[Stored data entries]
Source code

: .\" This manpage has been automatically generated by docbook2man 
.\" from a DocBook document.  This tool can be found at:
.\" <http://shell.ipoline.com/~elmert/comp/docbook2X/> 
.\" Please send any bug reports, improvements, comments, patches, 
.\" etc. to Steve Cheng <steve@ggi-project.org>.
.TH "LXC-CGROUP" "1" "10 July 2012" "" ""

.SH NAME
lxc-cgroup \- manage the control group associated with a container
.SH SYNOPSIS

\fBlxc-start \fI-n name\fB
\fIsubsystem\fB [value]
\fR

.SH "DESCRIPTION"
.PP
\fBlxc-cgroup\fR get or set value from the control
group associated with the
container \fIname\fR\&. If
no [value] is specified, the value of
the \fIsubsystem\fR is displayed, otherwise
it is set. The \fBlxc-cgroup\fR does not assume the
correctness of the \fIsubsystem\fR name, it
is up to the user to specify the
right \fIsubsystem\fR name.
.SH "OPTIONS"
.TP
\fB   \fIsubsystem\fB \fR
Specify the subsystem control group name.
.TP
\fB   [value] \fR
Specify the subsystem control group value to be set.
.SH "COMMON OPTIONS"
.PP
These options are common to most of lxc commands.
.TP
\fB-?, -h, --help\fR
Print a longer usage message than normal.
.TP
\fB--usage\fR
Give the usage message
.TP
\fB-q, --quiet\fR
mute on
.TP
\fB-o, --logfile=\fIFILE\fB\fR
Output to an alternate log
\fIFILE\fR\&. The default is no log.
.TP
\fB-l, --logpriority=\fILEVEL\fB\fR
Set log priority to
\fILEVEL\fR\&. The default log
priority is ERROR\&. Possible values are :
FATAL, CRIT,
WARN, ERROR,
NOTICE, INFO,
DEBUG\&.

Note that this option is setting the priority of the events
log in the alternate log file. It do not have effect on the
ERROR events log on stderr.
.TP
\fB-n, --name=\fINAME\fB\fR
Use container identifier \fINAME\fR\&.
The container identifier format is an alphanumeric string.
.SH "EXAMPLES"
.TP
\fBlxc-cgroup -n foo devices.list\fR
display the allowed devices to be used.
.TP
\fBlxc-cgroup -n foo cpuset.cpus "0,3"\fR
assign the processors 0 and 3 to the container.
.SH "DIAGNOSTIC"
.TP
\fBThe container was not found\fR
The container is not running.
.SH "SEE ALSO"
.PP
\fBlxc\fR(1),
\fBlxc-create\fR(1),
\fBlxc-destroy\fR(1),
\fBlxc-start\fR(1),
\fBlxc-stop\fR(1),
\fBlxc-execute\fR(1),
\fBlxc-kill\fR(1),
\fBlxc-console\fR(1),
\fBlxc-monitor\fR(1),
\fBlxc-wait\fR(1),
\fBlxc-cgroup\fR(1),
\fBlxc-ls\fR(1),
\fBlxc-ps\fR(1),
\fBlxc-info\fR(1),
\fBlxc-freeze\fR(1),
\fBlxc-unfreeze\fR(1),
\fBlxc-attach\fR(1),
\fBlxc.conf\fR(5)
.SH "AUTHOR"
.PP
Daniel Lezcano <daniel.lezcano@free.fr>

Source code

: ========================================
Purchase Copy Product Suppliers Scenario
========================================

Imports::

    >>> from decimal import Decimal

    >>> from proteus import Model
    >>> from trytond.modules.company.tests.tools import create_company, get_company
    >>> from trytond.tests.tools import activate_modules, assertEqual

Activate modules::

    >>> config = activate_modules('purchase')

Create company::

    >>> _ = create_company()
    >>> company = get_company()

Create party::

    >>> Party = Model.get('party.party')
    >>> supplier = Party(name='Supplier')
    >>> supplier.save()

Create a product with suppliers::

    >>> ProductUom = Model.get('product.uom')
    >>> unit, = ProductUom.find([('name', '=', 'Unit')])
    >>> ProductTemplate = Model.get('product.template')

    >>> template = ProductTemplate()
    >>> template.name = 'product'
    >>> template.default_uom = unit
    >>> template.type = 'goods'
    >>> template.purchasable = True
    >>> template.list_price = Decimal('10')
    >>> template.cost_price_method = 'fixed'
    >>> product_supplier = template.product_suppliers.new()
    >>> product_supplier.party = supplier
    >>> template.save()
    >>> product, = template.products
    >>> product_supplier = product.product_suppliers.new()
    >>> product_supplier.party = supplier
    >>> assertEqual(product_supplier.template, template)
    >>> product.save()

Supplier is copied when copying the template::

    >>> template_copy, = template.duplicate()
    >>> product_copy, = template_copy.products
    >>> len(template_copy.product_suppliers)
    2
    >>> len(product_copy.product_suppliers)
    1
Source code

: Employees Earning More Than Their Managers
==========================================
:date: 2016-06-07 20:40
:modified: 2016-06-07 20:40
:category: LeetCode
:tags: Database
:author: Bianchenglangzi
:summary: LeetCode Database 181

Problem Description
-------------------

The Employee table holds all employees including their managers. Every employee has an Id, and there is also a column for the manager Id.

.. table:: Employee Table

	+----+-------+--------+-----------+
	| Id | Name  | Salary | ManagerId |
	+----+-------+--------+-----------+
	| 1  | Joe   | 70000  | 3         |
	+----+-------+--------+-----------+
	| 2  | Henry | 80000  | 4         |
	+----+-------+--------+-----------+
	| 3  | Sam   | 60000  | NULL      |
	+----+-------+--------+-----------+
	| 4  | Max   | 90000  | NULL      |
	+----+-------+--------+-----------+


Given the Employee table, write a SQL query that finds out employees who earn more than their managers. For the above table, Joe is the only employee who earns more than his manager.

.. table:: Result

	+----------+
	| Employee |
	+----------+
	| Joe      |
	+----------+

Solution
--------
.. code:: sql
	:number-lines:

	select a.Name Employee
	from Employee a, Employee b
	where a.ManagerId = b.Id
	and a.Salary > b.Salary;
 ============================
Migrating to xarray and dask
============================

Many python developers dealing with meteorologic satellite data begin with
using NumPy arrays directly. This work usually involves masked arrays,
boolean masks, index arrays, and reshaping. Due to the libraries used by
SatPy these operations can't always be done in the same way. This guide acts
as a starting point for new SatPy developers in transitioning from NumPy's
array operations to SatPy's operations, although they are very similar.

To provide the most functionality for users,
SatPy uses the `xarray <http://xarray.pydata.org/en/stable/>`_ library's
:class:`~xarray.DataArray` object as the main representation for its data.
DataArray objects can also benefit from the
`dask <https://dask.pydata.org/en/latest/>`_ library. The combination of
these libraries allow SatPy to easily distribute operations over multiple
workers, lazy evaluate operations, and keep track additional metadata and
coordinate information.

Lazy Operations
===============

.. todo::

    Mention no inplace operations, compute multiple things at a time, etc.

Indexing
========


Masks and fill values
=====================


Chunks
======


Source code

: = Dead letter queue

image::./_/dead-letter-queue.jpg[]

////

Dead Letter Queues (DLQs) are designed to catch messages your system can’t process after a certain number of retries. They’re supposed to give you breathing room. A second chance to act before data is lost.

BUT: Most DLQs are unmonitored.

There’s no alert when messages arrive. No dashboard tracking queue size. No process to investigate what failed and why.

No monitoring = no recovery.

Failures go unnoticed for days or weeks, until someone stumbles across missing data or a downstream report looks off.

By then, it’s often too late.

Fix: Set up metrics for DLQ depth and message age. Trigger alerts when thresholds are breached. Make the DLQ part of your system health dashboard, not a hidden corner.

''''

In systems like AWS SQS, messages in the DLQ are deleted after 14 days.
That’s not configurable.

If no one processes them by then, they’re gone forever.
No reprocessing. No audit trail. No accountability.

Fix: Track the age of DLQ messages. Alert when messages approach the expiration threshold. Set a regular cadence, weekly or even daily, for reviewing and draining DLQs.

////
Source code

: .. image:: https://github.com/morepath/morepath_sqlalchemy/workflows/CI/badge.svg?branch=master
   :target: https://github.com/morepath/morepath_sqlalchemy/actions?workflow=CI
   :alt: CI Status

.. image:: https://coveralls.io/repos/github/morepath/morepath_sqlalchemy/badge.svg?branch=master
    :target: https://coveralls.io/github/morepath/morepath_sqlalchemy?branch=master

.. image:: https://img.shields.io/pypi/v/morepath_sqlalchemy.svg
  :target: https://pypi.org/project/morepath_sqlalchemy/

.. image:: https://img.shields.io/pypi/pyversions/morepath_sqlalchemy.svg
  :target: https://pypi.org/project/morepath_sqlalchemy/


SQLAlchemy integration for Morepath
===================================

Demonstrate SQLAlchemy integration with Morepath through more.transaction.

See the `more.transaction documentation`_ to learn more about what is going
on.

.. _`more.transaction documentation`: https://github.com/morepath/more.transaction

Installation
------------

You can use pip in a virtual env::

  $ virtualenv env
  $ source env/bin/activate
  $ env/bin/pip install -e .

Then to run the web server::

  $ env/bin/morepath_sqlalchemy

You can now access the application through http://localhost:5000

● **WHAT THE TASK ASKS**: Please report every line in the entries above that holds the string "Salary".

● **TASK OUTPUT**:
	| Id | Name  | Salary | ManagerId |
	and a.Salary > b.Salary;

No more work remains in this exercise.